-- Opening Marker --
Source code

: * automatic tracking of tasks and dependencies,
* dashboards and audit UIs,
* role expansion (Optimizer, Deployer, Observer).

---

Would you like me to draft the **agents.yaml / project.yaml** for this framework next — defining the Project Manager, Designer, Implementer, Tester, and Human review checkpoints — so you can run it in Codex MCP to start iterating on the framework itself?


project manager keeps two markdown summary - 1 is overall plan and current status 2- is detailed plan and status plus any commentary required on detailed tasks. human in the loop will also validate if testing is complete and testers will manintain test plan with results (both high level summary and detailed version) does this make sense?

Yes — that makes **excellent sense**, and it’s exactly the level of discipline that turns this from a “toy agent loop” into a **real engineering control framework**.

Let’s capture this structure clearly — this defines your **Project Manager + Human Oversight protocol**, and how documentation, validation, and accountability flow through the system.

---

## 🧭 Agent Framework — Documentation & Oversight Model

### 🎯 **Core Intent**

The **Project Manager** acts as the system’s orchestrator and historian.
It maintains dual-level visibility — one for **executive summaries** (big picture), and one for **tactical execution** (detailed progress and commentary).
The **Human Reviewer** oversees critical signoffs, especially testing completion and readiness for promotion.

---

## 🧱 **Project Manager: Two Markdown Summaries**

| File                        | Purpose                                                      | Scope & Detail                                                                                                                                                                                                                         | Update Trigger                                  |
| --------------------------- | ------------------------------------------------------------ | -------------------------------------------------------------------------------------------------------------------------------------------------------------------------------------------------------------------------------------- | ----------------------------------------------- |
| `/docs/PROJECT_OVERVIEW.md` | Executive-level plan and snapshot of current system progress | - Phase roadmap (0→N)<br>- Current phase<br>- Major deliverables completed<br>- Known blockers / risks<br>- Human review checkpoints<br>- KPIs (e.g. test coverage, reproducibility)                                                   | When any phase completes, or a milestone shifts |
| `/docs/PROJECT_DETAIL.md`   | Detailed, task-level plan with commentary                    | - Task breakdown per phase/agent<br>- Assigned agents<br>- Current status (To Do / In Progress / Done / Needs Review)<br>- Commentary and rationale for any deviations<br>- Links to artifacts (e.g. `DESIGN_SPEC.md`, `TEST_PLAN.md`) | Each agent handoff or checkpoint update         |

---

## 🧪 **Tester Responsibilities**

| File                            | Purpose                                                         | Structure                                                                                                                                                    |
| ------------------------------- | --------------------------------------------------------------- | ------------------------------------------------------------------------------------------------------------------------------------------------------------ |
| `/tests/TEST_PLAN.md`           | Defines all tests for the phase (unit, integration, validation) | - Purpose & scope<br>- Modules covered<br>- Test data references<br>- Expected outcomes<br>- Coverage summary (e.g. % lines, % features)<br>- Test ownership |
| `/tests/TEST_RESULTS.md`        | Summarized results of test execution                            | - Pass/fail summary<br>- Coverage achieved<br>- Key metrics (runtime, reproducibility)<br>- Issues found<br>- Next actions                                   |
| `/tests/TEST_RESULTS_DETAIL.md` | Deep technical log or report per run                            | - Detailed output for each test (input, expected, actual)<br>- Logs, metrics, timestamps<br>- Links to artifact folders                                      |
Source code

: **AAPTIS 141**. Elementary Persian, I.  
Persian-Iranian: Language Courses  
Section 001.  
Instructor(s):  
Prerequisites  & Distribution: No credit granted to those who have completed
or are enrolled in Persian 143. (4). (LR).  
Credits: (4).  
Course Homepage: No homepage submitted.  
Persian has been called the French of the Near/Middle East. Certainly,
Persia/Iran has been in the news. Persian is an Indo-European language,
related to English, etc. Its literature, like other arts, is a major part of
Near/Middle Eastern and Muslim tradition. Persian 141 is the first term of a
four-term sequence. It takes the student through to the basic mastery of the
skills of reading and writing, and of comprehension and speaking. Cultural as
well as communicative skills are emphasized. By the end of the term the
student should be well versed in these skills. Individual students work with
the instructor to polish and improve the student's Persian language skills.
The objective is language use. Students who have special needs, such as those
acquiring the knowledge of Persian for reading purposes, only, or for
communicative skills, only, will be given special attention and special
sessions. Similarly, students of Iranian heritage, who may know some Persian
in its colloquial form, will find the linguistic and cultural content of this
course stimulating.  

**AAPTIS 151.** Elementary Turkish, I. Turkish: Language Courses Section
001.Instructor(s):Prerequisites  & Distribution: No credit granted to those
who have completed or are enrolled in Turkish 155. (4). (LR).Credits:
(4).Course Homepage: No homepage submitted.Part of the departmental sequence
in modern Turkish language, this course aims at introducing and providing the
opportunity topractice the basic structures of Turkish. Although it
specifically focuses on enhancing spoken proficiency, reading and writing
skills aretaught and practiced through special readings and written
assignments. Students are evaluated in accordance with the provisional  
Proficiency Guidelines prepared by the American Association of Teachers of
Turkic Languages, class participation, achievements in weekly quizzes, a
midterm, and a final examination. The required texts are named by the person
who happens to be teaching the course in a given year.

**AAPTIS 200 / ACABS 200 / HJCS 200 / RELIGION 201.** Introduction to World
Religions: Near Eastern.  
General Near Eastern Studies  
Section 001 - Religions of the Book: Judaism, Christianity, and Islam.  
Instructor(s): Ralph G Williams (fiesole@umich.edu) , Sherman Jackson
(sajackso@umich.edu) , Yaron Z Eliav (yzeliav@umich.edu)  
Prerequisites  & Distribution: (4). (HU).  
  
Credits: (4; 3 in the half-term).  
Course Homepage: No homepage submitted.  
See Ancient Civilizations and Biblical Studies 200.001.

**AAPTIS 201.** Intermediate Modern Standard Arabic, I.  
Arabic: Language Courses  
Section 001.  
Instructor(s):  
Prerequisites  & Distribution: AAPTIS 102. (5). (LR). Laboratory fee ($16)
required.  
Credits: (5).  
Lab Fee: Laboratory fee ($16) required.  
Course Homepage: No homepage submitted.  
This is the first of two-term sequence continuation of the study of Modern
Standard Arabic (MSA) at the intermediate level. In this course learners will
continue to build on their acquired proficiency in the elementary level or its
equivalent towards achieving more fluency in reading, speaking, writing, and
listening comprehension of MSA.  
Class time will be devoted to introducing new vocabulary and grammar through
-- Closing Marker --
TASK TO CARRY OUT: In the material above, how many lines include the word "those"? State that number alone.

WORKED SOLUTION: 3